Looking at the table suggests the valence electrons, the outer most electrons, require considerably less energy to remove. This suggests that the outer electrons are much easier to remove from the atom compared to the inner level electrons. The inner level electrons are too tightly bound to be involved in chemical bonding.

TABLE Successive values of ionization energies (I) for the elements sodium through argon (kJ/mol)a

When we look at first and second ionization energy for sodium there is a significant difference. The second ionization is almost ten time learger than the first. What is going on? To explain this all we need to do is consider which electrons are being ionized and what level are those electrons coming from. So lets look at the electron configuration for sodium,

1s²2s²2p⁶3s¹

The first electron ionized it the electron in the highest energy level...the 3s. That electron requires some amount of energy to remove. When the second electron is removed it comes from the 2p sublevel, as that is the sublevel with the next highest energy. Why do it take so much more energy to remove the second electron in sodium? It has to do with the fact that the second electron feels a greater attraction to the nucleus compared to the first electron removed. The effective nuclear charge is a direct measure of the attraction an electron feels to the nucleus.
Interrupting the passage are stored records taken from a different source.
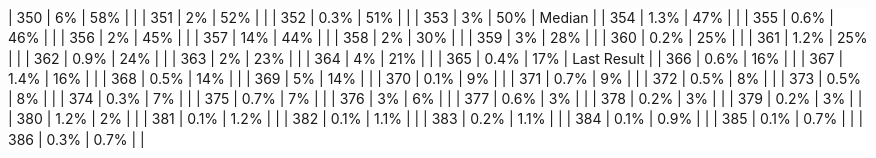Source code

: | 350 | 6% | 58% |  |
| 351 | 2% | 52% |  |
| 352 | 0.3% | 51% |  |
| 353 | 3% | 50% | Median |
| 354 | 1.3% | 47% |  |
| 355 | 0.6% | 46% |  |
| 356 | 2% | 45% |  |
| 357 | 14% | 44% |  |
| 358 | 2% | 30% |  |
| 359 | 3% | 28% |  |
| 360 | 0.2% | 25% |  |
| 361 | 1.2% | 25% |  |
| 362 | 0.9% | 24% |  |
| 363 | 2% | 23% |  |
| 364 | 4% | 21% |  |
| 365 | 0.4% | 17% | Last Result |
| 366 | 0.6% | 16% |  |
| 367 | 1.4% | 16% |  |
| 368 | 0.5% | 14% |  |
| 369 | 5% | 14% |  |
| 370 | 0.1% | 9% |  |
| 371 | 0.7% | 9% |  |
| 372 | 0.5% | 8% |  |
| 373 | 0.5% | 8% |  |
| 374 | 0.3% | 7% |  |
| 375 | 0.7% | 7% |  |
| 376 | 3% | 6% |  |
| 377 | 0.6% | 3% |  |
| 378 | 0.2% | 3% |  |
| 379 | 0.2% | 3% |  |
| 380 | 1.2% | 2% |  |
| 381 | 0.1% | 1.2% |  |
| 382 | 0.1% | 1.1% |  |
| 383 | 0.2% | 1.1% |  |
| 384 | 0.1% | 0.9% |  |
| 385 | 0.1% | 0.7% |  |
| 386 | 0.3% | 0.7% |  |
The effective nuclear charge experienced by the valence (3s) electron in the neutral sodium atom is +1. We get this number by subtracting the inner core electrons (10) from the total nuclear charge (11). After removing the 3s electron we have Na⁺, which has the electron configuration of 1s²2s²2p⁶. The next electron removed comes from the 2p sublevel. To calculate the effective nuclear charge on a 2p electron we subtract the inner core electrons (2) from the nuclear charge (11) and we get +9. Clearly an electron in the 2p sublevel experiences a great effective nuclear charge compared to the 3s electron. That is why it takes more energy to remove an electron from the 2p sublevel in sodium compared to the 3s sublevel.

Now consider the variation in the first ionization potentials and position of the element in the periodic table. If we look at a plot of 1st ionization versus atomic number certain trends are evident. The figure below shows the 1st ionization energies.

Notice the general trend is for the ionization energy to increase going across a period. This makes sense if we recall the atomic radius decreases going across the period. If the atom gets smaller it means the electrons feel a greater attraction to the nucleus and it is more difficult to remove the electron.

When we look more closely at the trend in ionization energies we see two deviations. Boron's ionization energy is lower than beryllium's and oxygen's is lower than nitrogen's. What gives? In the first case, lets look at the energy level diagram for boron and beryllium.

Notice the energy for the 2s and the 2p sublevels. The 2s sublevel is lower in energy compared to the 2p sublevel. So when we try to remove the first electron in boron it is easier because it is higher in energy. Therefore the the first ionization energy for boron drops when compared to beryllium. As we continue across to carbon and then to nitrogen the electrons are going into the same sublevel and we see the ionization energy increasing.

The second occurs from nitrogen to oxygen. What is going on in this case? Again we need to look at the energy level diagrams for the two atoms. In nitrogen all of the 2p orbitals are half-filled. When we go next to oxygen the electron must be placed in one of the half-filled orbitals. But we know that it requires some extra energy to place two electrons into the same orbital. Since it takes slightly more energy to pair the electrons it takes less energy to remove the paired electron in oxygen. So we see a small decrease in the first ionization energy when going from nitrogen to oxygen.